Transgenic mice –- with human DNA inserted –- are widely used in research. For example, transgenic mice expressing the human gene for the polio virus receptor can be infected by the polio virus and develop paralysis and other pathological changes characteristic of the disease in humans.

Under ultraviolet light, the skin on the soles of their feet – looking like the skin of Dr. Seuss’ Grinch – turned green and glowed.

"However, in many cases, research results obtained in mice cannot be directly applied to humans because of the many physiological, anatomical and histological differences between mice and humans, which are evolutionarily distinct," says Keio University’s Okano.

A study commissioned by Great Britain’s Royal Society describes the breadth of scientific research involving non-human primates. This research includes drug pre-clinical toxicology studies, studies of infectious disease (such as HIV/AIDS and hepatitis), studies of neurology and neuroscience, behavior and cognition, reproduction, genetics, and xenotransplantation. Non-human primates are generally intentionally bred for use in research laboratories, although some are caught in the wild. Approximately 65,000-70,000 non-human primates are used each year in the United States and European Union.

In December 2006, an inquiry chaired by Sir David Weatherall, emeritus professor of medicine at Oxford University, concluded that there is a "strong scientific and moral case" for using primates in some research. This is clearly a sticky issue for many animal rights groups.

Image courtesy mptvimages.comThe marmoset experiment could lead to crucial insights into many ailments such as Parkinson’s, Huntington’s and other diseases – and provide invaluable ways to test new treatments. But it also highlights the possibility of inheritable genetic modification in humans.  Most industrialized nations – including Japan – prohibit human-inheritable genetic modification. The United States currently has no such law.

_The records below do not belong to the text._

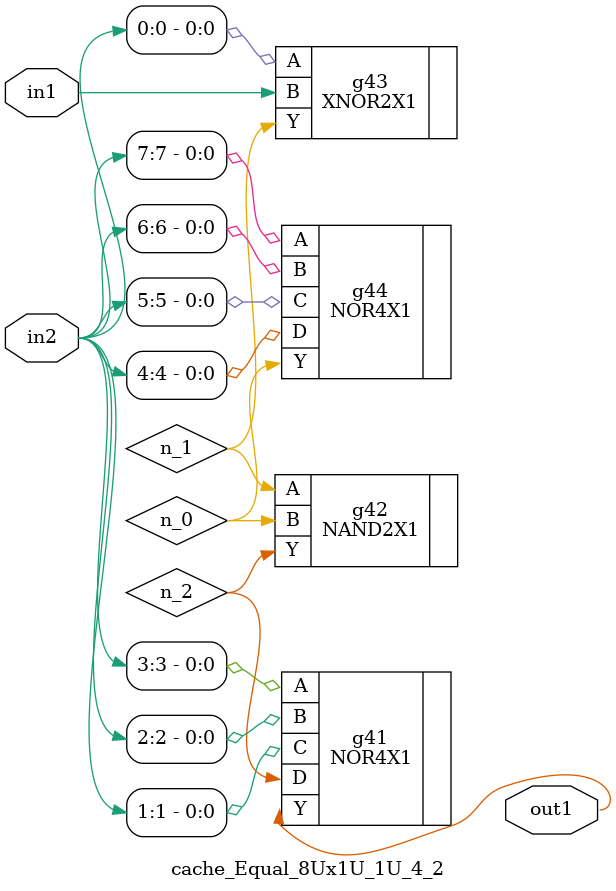
<source format=v>
`timescale 1ps / 1ps


module cache_Equal_8Ux1U_1U_4_2(in2, in1, out1);
  input [7:0] in2;
  input in1;
  output out1;
  wire [7:0] in2;
  wire in1;
  wire out1;
  wire n_0, n_1, n_2;
  NOR4X1 g41(.A (in2[3]), .B (in2[2]), .C (in2[1]), .D (n_2), .Y
       (out1));
  NAND2X1 g42(.A (n_1), .B (n_0), .Y (n_2));
  XNOR2X1 g43(.A (in2[0]), .B (in1), .Y (n_1));
  NOR4X1 g44(.A (in2[7]), .B (in2[6]), .C (in2[5]), .D (in2[4]), .Y
       (n_0));
endmodule



</source>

"It would be easy enough for someone to make the leap to trying this on humans," said Lori B. Andrews, who studies reproductive technologies at the Illinois Institute of Technology’s Chicago-Kent College of Law. "If you make this kind of change, it’s passed on to all future generations."

She goes on to say that the transgenic approach raises ethical questions of whether it’s desirable to engineer traits in humans, “creating a society of genetic haves and have-nots.”

Some worry that such work could have additional implications, such as potentially blurring the line between species – an extreme SF example being the human-ape hybrids in the 2001 remake of The Planet of the Apes.

“The creation of a transgenic marmoset underlines the need for scientists and policy makers to reject human inheritable genetic modification,” says Marcy Darnovsky, executive director of The Center for Genetics and Society.

"The development of techniques to modify the genes of primates across generations raises the issue of human inheritable genetic modification,” she continues. “Responsibly conducted animal research holds potential to reduce suffering, but there is no justification for human inheritable genetic modification."

Image courtesy mptvimages.comBetter monkeys? It’s doubtful that monkeys with underpaws that glow green in the dark are better adapted to their environment, unless they’re going to be used for nighttime reconnaissance missions in Iraq or Afghanistan.

And no, we’re not likely to see a planet of green marmoset monkeys genetically bred for human-level intelligence –- although, Charleton Heston probably would have found them much cuter than the prosthetically-enhanced actors he discovered when his spacecraft crashed on a parallel universe Earth run by apes.

While transgenic research involving marmosets rather than mice may help shed light on more effective treatments for Parkinson’s, Huntington’s and other diseases, it does raise questions about animal experimentation – one of the major themes of the original The Planet of the Apes.

Perhaps a bigger ticket question, however, is human inheritable genetic modification – building better humans through the insertion of gene sequences and DNA manipulation.  The debate over this issue during the 21st Century is likely to be as large – or larger – than Roe v. Wade is today.